## Source data
◇ ◇ ◇ ◇
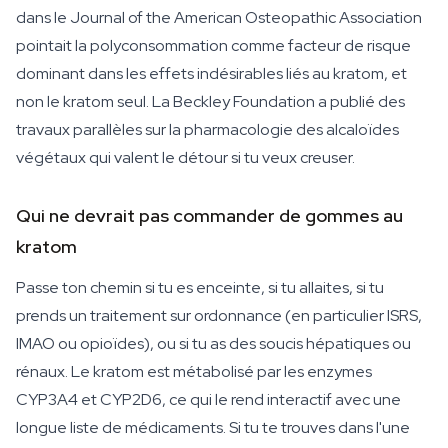
dans le
Journal of the American Osteopathic Association
pointait la polyconsommation comme facteur de risque
dominant dans les effets indésirables liés au kratom, et
non le kratom seul. La Beckley Foundation a publié des
travaux parallèles sur la pharmacologie des alcaloïdes
végétaux qui valent le détour si tu veux creuser.
Qui ne devrait pas commander de gommes au
kratom
Passe ton chemin si tu es enceinte, si tu allaites, si tu
prends un traitement sur ordonnance (en particulier ISRS,
IMAO ou opioïdes), ou si tu as des soucis hépatiques ou
rénaux. Le kratom est métabolisé par les enzymes
CYP3A4 et CYP2D6, ce qui le rend interactif avec une
longue liste de médicaments. Si tu te trouves dans l'une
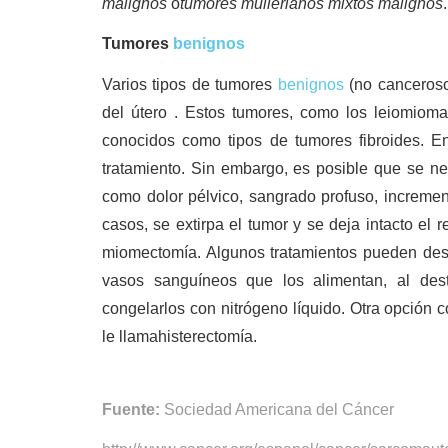
malignos
o
tumores müllerianos mixtos malignos
.
Tumores
benignos
Varios tipos de tumores
benignos
(no canceroso
del útero . Estos tumores, como los leiomiom
conocidos como tipos de tumores fibroides. E
tratamiento. Sin embargo, es posible que se ne
como dolor pélvico, sangrado profuso, increment
casos, se extirpa el tumor y se deja intacto el
miomectomía. Algunos tratamientos pueden des
vasos sanguíneos que los alimentan, al destr
congelarlos con nitrógeno líquido. Otra opción c
le llamahisterectomía.
Fuente:
Sociedad Americana del Cáncer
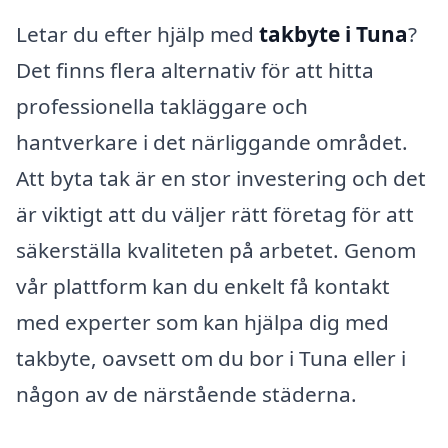
Letar du efter hjälp med
takbyte i Tuna
?
Det finns flera alternativ för att hitta
professionella takläggare och
hantverkare i det närliggande området.
Att byta tak är en stor investering och det
är viktigt att du väljer rätt företag för att
säkerställa kvaliteten på arbetet. Genom
vår plattform kan du enkelt få kontakt
med experter som kan hjälpa dig med
takbyte, oavsett om du bor i Tuna eller i
någon av de närstående städerna.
◇ ◇ ◇ ◇
## Task directions
Copy out exactly the lines that begin at the line with "Varios tipos de tumores" and end at the final line of the entries above. Leave out the pictures.

## Problem solution
Varios tipos de tumores
benignos
(no canceroso
del útero . Estos tumores, como los leiomiom
conocidos como tipos de tumores fibroides. E
tratamiento. Sin embargo, es posible que se ne
como dolor pélvico, sangrado profuso, increment
casos, se extirpa el tumor y se deja intacto el
miomectomía. Algunos tratamientos pueden des
vasos sanguíneos que los alimentan, al destr
congelarlos con nitrógeno líquido. Otra opción c
le llamahisterectomía.
Fuente:
Sociedad Americana del Cáncer
Letar du efter hjälp med
takbyte i Tuna
?
Det finns flera alternativ för att hitta
professionella takläggare och
hantverkare i det närliggande området.
Att byta tak är en stor investering och det
är viktigt att du väljer rätt företag för att
säkerställa kvaliteten på arbetet. Genom
vår plattform kan du enkelt få kontakt
med experter som kan hjälpa dig med
takbyte, oavsett om du bor i Tuna eller i
någon av de närstående städerna.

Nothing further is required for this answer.